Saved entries
+ + + +
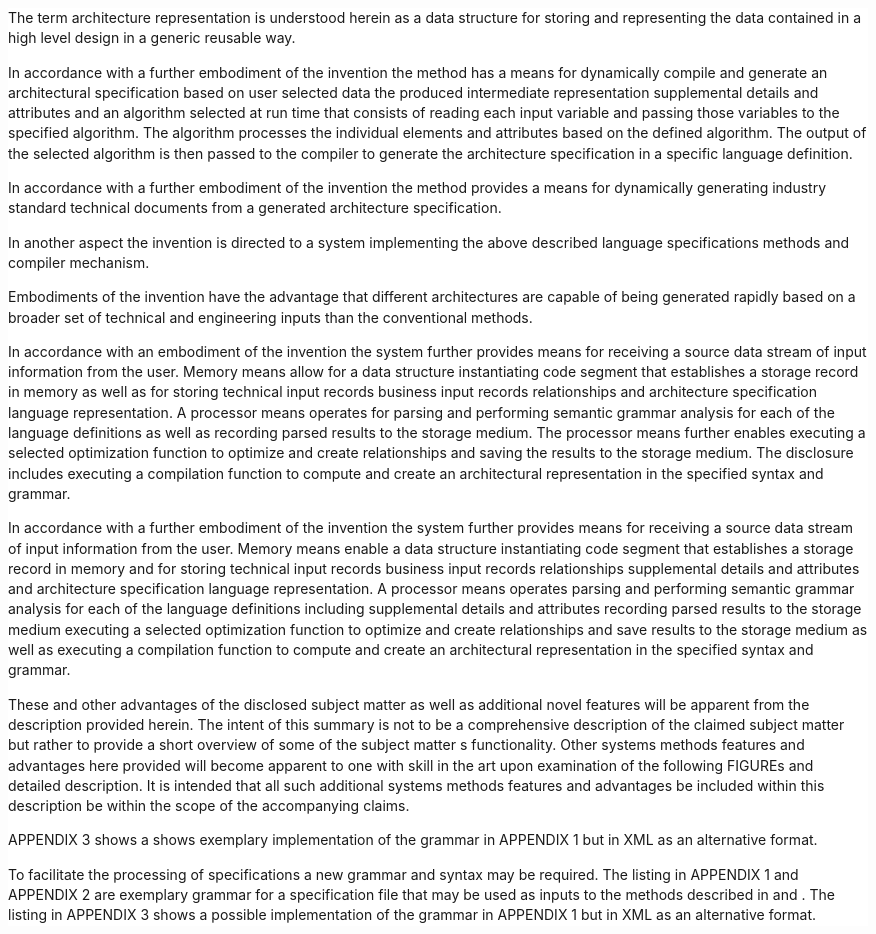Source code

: The term architecture representation is understood herein as a data structure for storing and representing the data contained in a high level design in a generic reusable way.

In accordance with a further embodiment of the invention the method has a means for dynamically compile and generate an architectural specification based on user selected data the produced intermediate representation supplemental details and attributes and an algorithm selected at run time that consists of reading each input variable and passing those variables to the specified algorithm. The algorithm processes the individual elements and attributes based on the defined algorithm. The output of the selected algorithm is then passed to the compiler to generate the architecture specification in a specific language definition.

In accordance with a further embodiment of the invention the method provides a means for dynamically generating industry standard technical documents from a generated architecture specification.

In another aspect the invention is directed to a system implementing the above described language specifications methods and compiler mechanism.

Embodiments of the invention have the advantage that different architectures are capable of being generated rapidly based on a broader set of technical and engineering inputs than the conventional methods.

In accordance with an embodiment of the invention the system further provides means for receiving a source data stream of input information from the user. Memory means allow for a data structure instantiating code segment that establishes a storage record in memory as well as for storing technical input records business input records relationships and architecture specification language representation. A processor means operates for parsing and performing semantic grammar analysis for each of the language definitions as well as recording parsed results to the storage medium. The processor means further enables executing a selected optimization function to optimize and create relationships and saving the results to the storage medium. The disclosure includes executing a compilation function to compute and create an architectural representation in the specified syntax and grammar.

In accordance with a further embodiment of the invention the system further provides means for receiving a source data stream of input information from the user. Memory means enable a data structure instantiating code segment that establishes a storage record in memory and for storing technical input records business input records relationships supplemental details and attributes and architecture specification language representation. A processor means operates parsing and performing semantic grammar analysis for each of the language definitions including supplemental details and attributes recording parsed results to the storage medium executing a selected optimization function to optimize and create relationships and save results to the storage medium as well as executing a compilation function to compute and create an architectural representation in the specified syntax and grammar.

These and other advantages of the disclosed subject matter as well as additional novel features will be apparent from the description provided herein. The intent of this summary is not to be a comprehensive description of the claimed subject matter but rather to provide a short overview of some of the subject matter s functionality. Other systems methods features and advantages here provided will become apparent to one with skill in the art upon examination of the following FIGUREs and detailed description. It is intended that all such additional systems methods features and advantages be included within this description be within the scope of the accompanying claims.

APPENDIX 3 shows a shows exemplary implementation of the grammar in APPENDIX 1 but in XML as an alternative format.

To facilitate the processing of specifications a new grammar and syntax may be required. The listing in APPENDIX 1 and APPENDIX 2 are exemplary grammar for a specification file that may be used as inputs to the methods described in and . The listing in APPENDIX 3 shows a possible implementation of the grammar in APPENDIX 1 but in XML as an alternative format.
+ + + +
▶ **Job**: Pull each line containing the word "generated" out of the data above.

▶ **Exercise result**:
In accordance with a further embodiment of the invention the method provides a means for dynamically generating industry standard technical documents from a generated architecture specification.
Embodiments of the invention have the advantage that different architectures are capable of being generated rapidly based on a broader set of technical and engineering inputs than the conventional methods.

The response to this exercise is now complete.